**Excerpted records**

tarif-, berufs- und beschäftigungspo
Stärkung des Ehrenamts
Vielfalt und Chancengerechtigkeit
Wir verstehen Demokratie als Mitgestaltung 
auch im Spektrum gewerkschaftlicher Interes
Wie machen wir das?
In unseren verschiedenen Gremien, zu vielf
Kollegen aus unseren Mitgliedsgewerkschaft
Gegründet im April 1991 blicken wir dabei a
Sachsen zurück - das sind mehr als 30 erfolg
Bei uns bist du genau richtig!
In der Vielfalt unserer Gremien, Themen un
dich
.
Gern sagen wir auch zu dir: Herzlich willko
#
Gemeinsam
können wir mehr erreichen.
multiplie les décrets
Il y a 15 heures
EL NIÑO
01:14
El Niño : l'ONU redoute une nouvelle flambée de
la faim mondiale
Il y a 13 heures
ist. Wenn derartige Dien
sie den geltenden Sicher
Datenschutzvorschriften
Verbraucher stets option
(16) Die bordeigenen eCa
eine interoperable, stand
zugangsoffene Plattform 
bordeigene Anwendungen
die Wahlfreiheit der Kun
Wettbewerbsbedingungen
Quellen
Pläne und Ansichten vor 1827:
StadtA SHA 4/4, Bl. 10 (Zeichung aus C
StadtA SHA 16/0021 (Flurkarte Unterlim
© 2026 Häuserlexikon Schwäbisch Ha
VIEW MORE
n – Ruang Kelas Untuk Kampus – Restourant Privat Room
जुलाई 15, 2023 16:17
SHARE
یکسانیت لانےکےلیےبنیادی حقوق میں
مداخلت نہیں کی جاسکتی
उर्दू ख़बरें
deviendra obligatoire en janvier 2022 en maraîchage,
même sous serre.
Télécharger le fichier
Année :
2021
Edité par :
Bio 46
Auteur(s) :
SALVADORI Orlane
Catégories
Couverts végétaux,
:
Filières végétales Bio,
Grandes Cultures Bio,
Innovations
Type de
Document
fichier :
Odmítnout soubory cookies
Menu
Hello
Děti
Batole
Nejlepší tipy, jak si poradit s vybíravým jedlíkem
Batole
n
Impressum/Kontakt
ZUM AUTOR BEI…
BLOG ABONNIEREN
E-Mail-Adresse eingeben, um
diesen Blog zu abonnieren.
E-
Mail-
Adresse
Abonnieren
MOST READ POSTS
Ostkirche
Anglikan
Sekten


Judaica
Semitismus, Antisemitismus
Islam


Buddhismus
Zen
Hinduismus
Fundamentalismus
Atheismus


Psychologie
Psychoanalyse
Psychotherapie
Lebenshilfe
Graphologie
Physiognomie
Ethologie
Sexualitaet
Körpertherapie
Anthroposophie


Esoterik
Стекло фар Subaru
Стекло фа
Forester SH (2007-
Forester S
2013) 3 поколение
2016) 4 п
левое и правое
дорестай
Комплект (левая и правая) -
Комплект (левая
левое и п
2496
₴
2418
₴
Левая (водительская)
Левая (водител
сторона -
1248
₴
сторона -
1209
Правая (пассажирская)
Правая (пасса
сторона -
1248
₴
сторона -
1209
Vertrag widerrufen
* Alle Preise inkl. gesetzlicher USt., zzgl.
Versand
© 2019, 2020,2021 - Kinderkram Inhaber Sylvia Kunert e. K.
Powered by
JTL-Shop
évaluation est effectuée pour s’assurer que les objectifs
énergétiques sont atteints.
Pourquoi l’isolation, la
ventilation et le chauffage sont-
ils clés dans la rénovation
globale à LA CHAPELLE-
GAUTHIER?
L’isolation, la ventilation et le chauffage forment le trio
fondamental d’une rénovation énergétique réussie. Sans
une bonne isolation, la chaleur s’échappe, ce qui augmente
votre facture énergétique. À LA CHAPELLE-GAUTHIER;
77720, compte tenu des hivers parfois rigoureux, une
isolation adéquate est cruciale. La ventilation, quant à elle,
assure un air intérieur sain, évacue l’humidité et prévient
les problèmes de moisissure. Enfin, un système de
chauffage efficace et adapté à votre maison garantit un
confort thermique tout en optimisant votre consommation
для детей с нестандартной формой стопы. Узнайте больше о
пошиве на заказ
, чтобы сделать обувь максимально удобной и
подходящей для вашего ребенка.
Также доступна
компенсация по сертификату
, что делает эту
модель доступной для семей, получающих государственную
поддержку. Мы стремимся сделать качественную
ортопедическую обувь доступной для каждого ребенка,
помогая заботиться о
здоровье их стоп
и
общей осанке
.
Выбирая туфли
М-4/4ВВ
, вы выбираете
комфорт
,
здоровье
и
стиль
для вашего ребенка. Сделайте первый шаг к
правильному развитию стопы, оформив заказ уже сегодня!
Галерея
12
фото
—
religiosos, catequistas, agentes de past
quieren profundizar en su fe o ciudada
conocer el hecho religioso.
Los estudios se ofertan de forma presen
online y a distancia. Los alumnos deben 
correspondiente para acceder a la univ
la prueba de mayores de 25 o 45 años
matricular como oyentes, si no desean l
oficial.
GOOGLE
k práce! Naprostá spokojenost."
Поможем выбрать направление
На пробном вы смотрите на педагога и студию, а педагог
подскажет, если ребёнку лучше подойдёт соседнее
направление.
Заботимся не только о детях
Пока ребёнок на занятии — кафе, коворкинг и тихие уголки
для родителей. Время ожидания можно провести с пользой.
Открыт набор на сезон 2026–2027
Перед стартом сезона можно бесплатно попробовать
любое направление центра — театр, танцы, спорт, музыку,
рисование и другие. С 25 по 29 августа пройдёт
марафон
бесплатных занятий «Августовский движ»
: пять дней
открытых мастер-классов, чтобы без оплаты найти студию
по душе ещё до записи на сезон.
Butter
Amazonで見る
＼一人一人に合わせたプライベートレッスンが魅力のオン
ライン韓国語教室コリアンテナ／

**What to produce**
Rewrite the text of all the items above as one numbered list, one line per entry, leaving out blank lines.

**The answer**
1. tarif-, berufs- und beschäftigungspo
2. Stärkung des Ehrenamts
3. Vielfalt und Chancengerechtigkeit
4. Wir verstehen Demokratie als Mitgestaltung 
5. auch im Spektrum gewerkschaftlicher Interes
6. Wie machen wir das?
7. In unseren verschiedenen Gremien, zu vielf
8. Kollegen aus unseren Mitgliedsgewerkschaft
9. Gegründet im April 1991 blicken wir dabei a
10. Sachsen zurück - das sind mehr als 30 erfolg
11. Bei uns bist du genau richtig!
12. In der Vielfalt unserer Gremien, Themen un
13. dich
14. .
15. Gern sagen wir auch zu dir: Herzlich willko
16. #
17. Gemeinsam
18. können wir mehr erreichen.
19. multiplie les décrets
20. Il y a 15 heures
21. EL NIÑO
22. 01:14
23. El Niño : l'ONU redoute une nouvelle flambée de
24. la faim mondiale
25. Il y a 13 heures
26. ist. Wenn derartige Dien
27. sie den geltenden Sicher
28. Datenschutzvorschriften
29. Verbraucher stets option
30. (16) Die bordeigenen eCa
31. eine interoperable, stand
32. zugangsoffene Plattform 
33. bordeigene Anwendungen
34. die Wahlfreiheit der Kun
35. Wettbewerbsbedingungen
36. Quellen
37. Pläne und Ansichten vor 1827:
38. StadtA SHA 4/4, Bl. 10 (Zeichung aus C
39. StadtA SHA 16/0021 (Flurkarte Unterlim
40. © 2026 Häuserlexikon Schwäbisch Ha
41. VIEW MORE
42. n – Ruang Kelas Untuk Kampus – Restourant Privat Room
43. जुलाई 15, 2023 16:17
44. SHARE
45. یکسانیت لانےکےلیےبنیادی حقوق میں
46. مداخلت نہیں کی جاسکتی
47. उर्दू ख़बरें
48. deviendra obligatoire en janvier 2022 en maraîchage,
49. même sous serre.
50. Télécharger le fichier
51. Année :
52. 2021
53. Edité par :
54. Bio 46
55. Auteur(s) :
56. SALVADORI Orlane
57. Catégories
58. Couverts végétaux,
59. :
60. Filières végétales Bio,
61. Grandes Cultures Bio,
62. Innovations
63. Type de
64. Document
65. fichier :
66. Odmítnout soubory cookies
67. Menu
68. Hello
69. Děti
70. Batole
71. Nejlepší tipy, jak si poradit s vybíravým jedlíkem
72. Batole
73. n
74. Impressum/Kontakt
75. ZUM AUTOR BEI…
76. BLOG ABONNIEREN
77. E-Mail-Adresse eingeben, um
78. diesen Blog zu abonnieren.
79. E-
80. Mail-
81. Adresse
82. Abonnieren
83. MOST READ POSTS
84. Ostkirche
85. Anglikan
86. Sekten
87. 
88. 
89. Judaica
90. Semitismus, Antisemitismus
91. Islam
92. 
93. 
94. Buddhismus
95. Zen
96. Hinduismus
97. Fundamentalismus
98. Atheismus
99. 
100. 
101. Psychologie
102. Psychoanalyse
103. Psychotherapie
104. Lebenshilfe
105. Graphologie
106. Physiognomie
107. Ethologie
108. Sexualitaet
109. Körpertherapie
110. Anthroposophie
111. 
112. 
113. Esoterik
114. Стекло фар Subaru
115. Стекло фа
116. Forester SH (2007-
117. Forester S
118. 2013) 3 поколение
119. 2016) 4 п
120. левое и правое
121. дорестай
122. Комплект (левая и правая) -
123. Комплект (левая
124. левое и п
125. 2496
126. ₴
127. 2418
128. ₴
129. Левая (водительская)
130. Левая (водител
131. сторона -
132. 1248
133. ₴
134. сторона -
135. 1209
136. Правая (пассажирская)
137. Правая (пасса
138. сторона -
139. 1248
140. ₴
141. сторона -
142. 1209
143. Vertrag widerrufen
144. * Alle Preise inkl. gesetzlicher USt., zzgl.
145. Versand
146. © 2019, 2020,2021 - Kinderkram Inhaber Sylvia Kunert e. K.
147. Powered by
148. JTL-Shop
149. évaluation est effectuée pour s’assurer que les objectifs
150. énergétiques sont atteints.
151. Pourquoi l’isolation, la
152. ventilation et le chauffage sont-
153. ils clés dans la rénovation
154. globale à LA CHAPELLE-
155. GAUTHIER?
156. L’isolation, la ventilation et le chauffage forment le trio
157. fondamental d’une rénovation énergétique réussie. Sans
158. une bonne isolation, la chaleur s’échappe, ce qui augmente
159. votre facture énergétique. À LA CHAPELLE-GAUTHIER;
160. 77720, compte tenu des hivers parfois rigoureux, une
161. isolation adéquate est cruciale. La ventilation, quant à elle,
162. assure un air intérieur sain, évacue l’humidité et prévient
163. les problèmes de moisissure. Enfin, un système de
164. chauffage efficace et adapté à votre maison garantit un
165. confort thermique tout en optimisant votre consommation
166. для детей с нестандартной формой стопы. Узнайте больше о
167. пошиве на заказ
168. , чтобы сделать обувь максимально удобной и
169. подходящей для вашего ребенка.
170. Также доступна
171. компенсация по сертификату
172. , что делает эту
173. модель доступной для семей, получающих государственную
174. поддержку. Мы стремимся сделать качественную
175. ортопедическую обувь доступной для каждого ребенка,
176. помогая заботиться о
177. здоровье их стоп
178. и
179. общей осанке
180. .
181. Выбирая туфли
182. М-4/4ВВ
183. , вы выбираете
184. комфорт
185. ,
186. здоровье
187. и
188. стиль
189. для вашего ребенка. Сделайте первый шаг к
190. правильному развитию стопы, оформив заказ уже сегодня!
191. Галерея
192. 12
193. фото
194. —
195. religiosos, catequistas, agentes de past
196. quieren profundizar en su fe o ciudada
197. conocer el hecho religioso.
198. Los estudios se ofertan de forma presen
199. online y a distancia. Los alumnos deben 
200. correspondiente para acceder a la univ
201. la prueba de mayores de 25 o 45 años
202. matricular como oyentes, si no desean l
203. oficial.
204. GOOGLE
205. k práce! Naprostá spokojenost."
206. Поможем выбрать направление
207. На пробном вы смотрите на педагога и студию, а педагог
208. подскажет, если ребёнку лучше подойдёт соседнее
209. направление.
210. Заботимся не только о детях
211. Пока ребёнок на занятии — кафе, коворкинг и тихие уголки
212. для родителей. Время ожидания можно провести с пользой.
213. Открыт набор на сезон 2026–2027
214. Перед стартом сезона можно бесплатно попробовать
215. любое направление центра — театр, танцы, спорт, музыку,
216. рисование и другие. С 25 по 29 августа пройдёт
217. марафон
218. бесплатных занятий «Августовский движ»
219. : пять дней
220. открытых мастер-классов, чтобы без оплаты найти студию
221. по душе ещё до записи на сезон.
222. Butter
223. Amazonで見る
224. ＼一人一人に合わせたプライベートレッスンが魅力のオン
225. ライン韓国語教室コリアンテナ／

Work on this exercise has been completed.